Yield: 1 Servings
Measure | Ingredient |
---|---|
2 pounds | Fresh or frozen large shrimp in shells |
2 \N | Cloves garlic; minced |
½ teaspoon | Finely shredded lime peel |
¼ cup | Lime juice |
2 tablespoons | Olive oil |
2 tablespoons | Finely chopped green onion |
¼ cup | Chopped anaheim pepper |
1 tablespoon | Snipped cilantro or parsley (up to 2) |
½ teaspoon | Sugar |
½ teaspoon | Salt |
¼ teaspoon | Pepper |
Thaw shrimp, if frozen. Peel and devein shrimp. Bring 4 cups water to boiling in a medium saucepan. Add shrimp. Simmer, uncovered, for 1 to 3 minutes or till shrimp turn pink, stirring occasionally.

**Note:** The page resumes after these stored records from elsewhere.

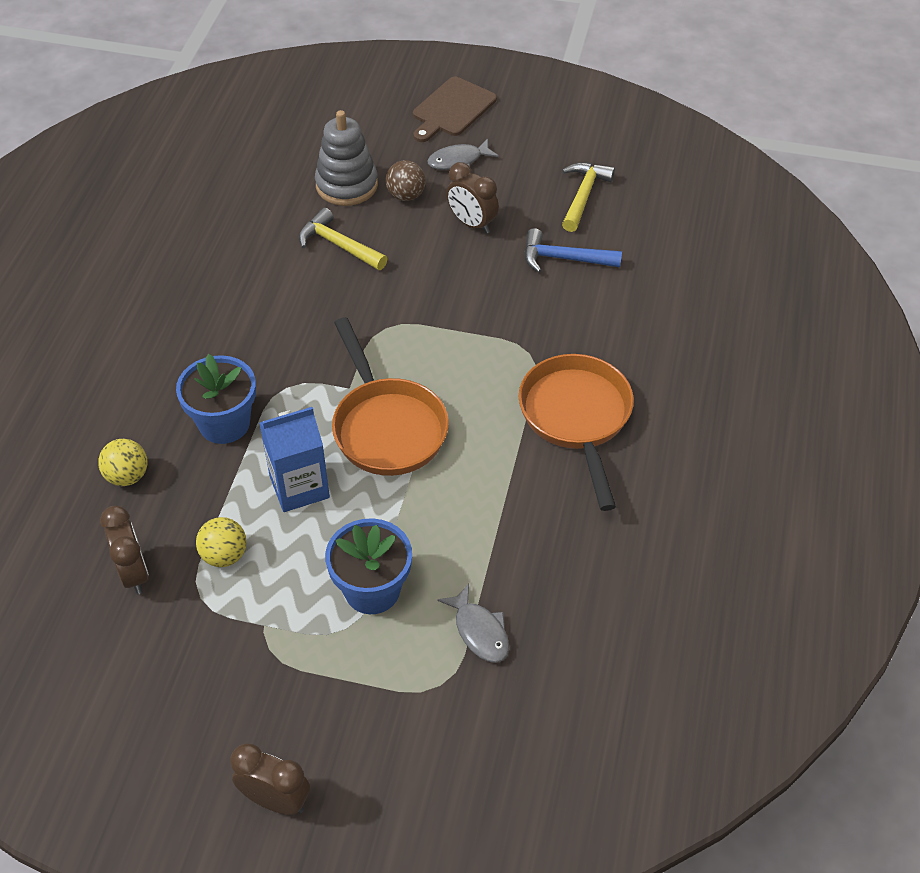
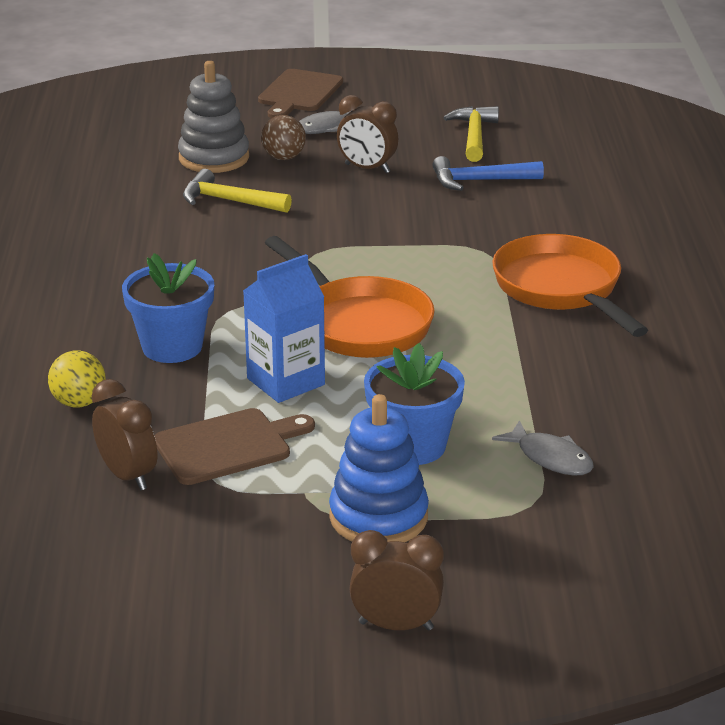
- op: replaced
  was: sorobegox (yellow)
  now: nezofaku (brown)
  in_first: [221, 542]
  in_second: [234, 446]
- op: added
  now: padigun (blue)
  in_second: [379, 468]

Rinse under cold running water; drain. Set aside. Combine garlic, lime peel, limejuice, olive oil, onion, anaheim pepper, cilantro or parsley, sugar, salt, and pepper in a heavy plastic bag set in a medium bowl. Place cooked shrimp in bag. Turn bag to coat shrimp with marinade mixture. Marinate in the refrigerator for 2 to 3 hours, turning bag occasionally. To serve, drain shrimp, discarding the marinade.